Well. That did take me aback a bit, and I sat down myself.

“Who told you so, Ivy of Wommack?” I demanded.

“Everybody!”

“Nonsense. You haven’t talked to everybody.”

“Everybody I’ve talked to, then,” she said stubbornly. “They’re all talking about it, and they’re all worried.”

“And what are they saying? Besides just, ‘There’s been a Skeny appeared.’”

“There’s an old well, down in the garden behind the Castle church, miss—the water’s no good any more, but oh, it’s pretty, with vines growing all over it and the old bucket hanging there, so it’s been left. And they say that last night— there were full moons last night, miss—they say there was a Skerry sitting on the edge-rim of that old well. Just sitting there.”

“At midnight, I suppose.”

“Oh yes ... just at midnight, and under the full moons. Oh, Miss Responsible, I’m glad I didn’t see it!”

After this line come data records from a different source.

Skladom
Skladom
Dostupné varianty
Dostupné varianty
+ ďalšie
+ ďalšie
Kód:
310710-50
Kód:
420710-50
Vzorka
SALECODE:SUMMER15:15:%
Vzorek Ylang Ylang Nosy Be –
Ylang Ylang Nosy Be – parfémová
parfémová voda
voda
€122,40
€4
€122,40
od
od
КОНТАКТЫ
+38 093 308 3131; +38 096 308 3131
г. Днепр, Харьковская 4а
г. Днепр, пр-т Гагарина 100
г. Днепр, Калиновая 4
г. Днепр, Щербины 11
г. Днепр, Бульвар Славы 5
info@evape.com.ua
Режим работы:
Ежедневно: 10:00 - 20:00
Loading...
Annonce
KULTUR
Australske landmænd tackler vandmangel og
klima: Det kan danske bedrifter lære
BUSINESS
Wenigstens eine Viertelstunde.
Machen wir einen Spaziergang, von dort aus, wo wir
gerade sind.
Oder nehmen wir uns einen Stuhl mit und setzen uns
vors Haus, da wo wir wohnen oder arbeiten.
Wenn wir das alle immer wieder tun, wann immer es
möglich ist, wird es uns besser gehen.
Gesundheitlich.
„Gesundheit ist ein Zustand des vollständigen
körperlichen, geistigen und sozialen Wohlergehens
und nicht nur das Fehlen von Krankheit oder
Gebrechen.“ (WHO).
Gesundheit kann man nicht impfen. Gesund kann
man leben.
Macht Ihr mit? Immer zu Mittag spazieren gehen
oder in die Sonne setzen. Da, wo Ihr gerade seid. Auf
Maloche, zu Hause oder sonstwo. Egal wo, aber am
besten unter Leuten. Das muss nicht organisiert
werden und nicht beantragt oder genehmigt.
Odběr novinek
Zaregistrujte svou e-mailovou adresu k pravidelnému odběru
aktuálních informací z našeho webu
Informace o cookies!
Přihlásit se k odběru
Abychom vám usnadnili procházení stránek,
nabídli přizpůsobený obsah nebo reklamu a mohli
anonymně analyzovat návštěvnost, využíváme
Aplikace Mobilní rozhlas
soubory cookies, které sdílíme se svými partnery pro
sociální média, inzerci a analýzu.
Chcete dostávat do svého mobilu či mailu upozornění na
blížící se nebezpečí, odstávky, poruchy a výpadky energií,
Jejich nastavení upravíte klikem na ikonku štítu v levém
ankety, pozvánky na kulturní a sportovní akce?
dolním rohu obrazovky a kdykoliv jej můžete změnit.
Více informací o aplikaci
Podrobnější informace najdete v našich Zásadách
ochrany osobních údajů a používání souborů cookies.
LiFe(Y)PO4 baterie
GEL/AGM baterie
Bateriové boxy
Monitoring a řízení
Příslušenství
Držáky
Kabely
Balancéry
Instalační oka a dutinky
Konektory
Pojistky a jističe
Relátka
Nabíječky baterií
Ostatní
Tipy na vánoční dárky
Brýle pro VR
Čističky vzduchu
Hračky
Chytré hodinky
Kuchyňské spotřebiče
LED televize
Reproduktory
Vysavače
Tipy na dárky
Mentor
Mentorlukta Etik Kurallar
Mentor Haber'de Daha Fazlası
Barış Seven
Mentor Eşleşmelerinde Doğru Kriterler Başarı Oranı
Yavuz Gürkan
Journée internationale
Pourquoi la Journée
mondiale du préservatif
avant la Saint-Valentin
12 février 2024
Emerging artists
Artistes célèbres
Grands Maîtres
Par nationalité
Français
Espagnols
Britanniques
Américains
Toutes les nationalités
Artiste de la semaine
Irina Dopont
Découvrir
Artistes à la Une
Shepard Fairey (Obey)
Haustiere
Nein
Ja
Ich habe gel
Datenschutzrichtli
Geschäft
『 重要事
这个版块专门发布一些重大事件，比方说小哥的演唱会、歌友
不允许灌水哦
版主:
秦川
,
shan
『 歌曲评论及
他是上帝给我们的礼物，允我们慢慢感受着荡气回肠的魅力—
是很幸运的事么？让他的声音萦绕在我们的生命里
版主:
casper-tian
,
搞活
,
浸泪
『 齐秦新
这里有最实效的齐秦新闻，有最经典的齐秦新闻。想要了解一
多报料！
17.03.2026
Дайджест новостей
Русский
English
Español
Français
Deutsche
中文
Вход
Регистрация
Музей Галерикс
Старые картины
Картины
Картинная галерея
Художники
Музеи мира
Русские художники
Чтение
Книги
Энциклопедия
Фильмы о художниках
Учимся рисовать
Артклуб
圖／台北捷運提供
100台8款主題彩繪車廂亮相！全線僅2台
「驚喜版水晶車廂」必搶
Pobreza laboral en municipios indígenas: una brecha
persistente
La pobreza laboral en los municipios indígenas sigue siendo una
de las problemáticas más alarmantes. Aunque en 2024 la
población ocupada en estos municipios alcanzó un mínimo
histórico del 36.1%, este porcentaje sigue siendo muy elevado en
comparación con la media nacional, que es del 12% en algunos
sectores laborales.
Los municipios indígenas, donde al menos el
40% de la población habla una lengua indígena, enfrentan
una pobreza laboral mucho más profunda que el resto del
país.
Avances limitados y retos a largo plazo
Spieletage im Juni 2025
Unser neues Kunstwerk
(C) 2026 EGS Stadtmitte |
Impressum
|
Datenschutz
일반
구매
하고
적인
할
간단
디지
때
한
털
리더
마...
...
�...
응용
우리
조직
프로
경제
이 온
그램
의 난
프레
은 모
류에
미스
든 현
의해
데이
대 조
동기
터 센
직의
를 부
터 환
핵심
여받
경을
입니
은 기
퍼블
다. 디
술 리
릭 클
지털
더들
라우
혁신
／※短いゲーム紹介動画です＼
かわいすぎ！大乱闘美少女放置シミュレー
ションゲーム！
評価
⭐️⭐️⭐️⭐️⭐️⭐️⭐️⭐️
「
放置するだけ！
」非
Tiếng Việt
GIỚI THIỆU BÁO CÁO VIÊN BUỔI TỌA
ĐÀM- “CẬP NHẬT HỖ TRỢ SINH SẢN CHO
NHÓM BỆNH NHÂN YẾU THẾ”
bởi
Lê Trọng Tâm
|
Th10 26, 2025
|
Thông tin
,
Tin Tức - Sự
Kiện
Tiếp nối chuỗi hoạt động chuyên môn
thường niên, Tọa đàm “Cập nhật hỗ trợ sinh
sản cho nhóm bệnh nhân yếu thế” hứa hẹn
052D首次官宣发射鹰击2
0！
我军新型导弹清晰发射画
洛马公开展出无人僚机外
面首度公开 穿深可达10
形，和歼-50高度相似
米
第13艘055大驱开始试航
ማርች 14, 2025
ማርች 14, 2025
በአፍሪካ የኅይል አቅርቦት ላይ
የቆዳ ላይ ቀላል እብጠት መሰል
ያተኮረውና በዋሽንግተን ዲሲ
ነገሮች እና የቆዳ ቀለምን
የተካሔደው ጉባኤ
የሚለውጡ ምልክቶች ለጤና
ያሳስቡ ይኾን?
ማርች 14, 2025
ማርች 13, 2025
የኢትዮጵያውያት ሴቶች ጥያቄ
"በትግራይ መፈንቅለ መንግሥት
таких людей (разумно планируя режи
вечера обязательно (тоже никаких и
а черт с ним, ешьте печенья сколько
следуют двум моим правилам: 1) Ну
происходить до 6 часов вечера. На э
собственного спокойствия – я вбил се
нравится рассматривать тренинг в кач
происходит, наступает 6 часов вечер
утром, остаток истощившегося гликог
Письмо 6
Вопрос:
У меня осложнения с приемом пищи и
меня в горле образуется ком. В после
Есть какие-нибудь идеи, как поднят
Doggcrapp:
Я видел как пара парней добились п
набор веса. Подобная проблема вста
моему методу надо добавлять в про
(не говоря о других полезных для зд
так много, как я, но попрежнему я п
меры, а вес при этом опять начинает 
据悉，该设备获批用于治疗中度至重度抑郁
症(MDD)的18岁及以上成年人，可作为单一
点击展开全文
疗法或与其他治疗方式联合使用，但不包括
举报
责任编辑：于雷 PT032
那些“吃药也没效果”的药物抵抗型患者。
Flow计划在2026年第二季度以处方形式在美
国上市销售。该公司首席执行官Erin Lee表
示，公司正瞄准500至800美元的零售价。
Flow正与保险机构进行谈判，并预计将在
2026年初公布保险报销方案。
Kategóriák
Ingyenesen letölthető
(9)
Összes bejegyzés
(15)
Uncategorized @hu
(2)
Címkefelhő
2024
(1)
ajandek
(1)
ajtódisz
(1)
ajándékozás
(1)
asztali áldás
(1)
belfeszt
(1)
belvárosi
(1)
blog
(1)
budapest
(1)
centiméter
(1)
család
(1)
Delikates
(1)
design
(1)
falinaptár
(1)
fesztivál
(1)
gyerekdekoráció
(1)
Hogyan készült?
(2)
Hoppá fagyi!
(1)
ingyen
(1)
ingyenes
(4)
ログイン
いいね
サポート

She hadn’t much gumption, or much taste. I would dearly have loved to see it, if it was true. A Skerry stands eight feet tall on the average, sometimes even taller; and there’s never been one that wasn’t willow slender: They have skin the color of well-cared-for copper, their hair is silver and falls without wave or curl to below their waists, male or female. And their eyes are the color of the purest, deepest turquoise. The idea of the full moons shining down on all that, not to mention an old well covered with wild ivy and night-blooming vines ... ah, that would of been something to see and to marvel on.

Except there were a few things wrong with the whole picture.


Who
told you they saw the Skerry?” I insisted. “Who?”

And I added, “And don’t you tell me ‘everybody,’ either.”

“Everybody in the Castle is talking about it,” she said. Drat the girl!

“Not the Master nor the Missus,” I said. “I’ve been with them these past two hours, and I’ve heard not one word about a Skerry.”

“Everybody on the
staff
, I meant, miss. It was one of the Senior Attendants … he’ll go far. They say he knows more Spells and Charms than the Granny, and he’s a comely, comely man ... he was down there by the well last night with a friend of mine”—she looked at me out of the comer of her eye to see if I was going to make any moral pronouncements about that, but I ignored her; and she went on—”and they
saw
it, sitting there in the full moonlight, all splendid with the light fair blinding on its long silver hair, they said.”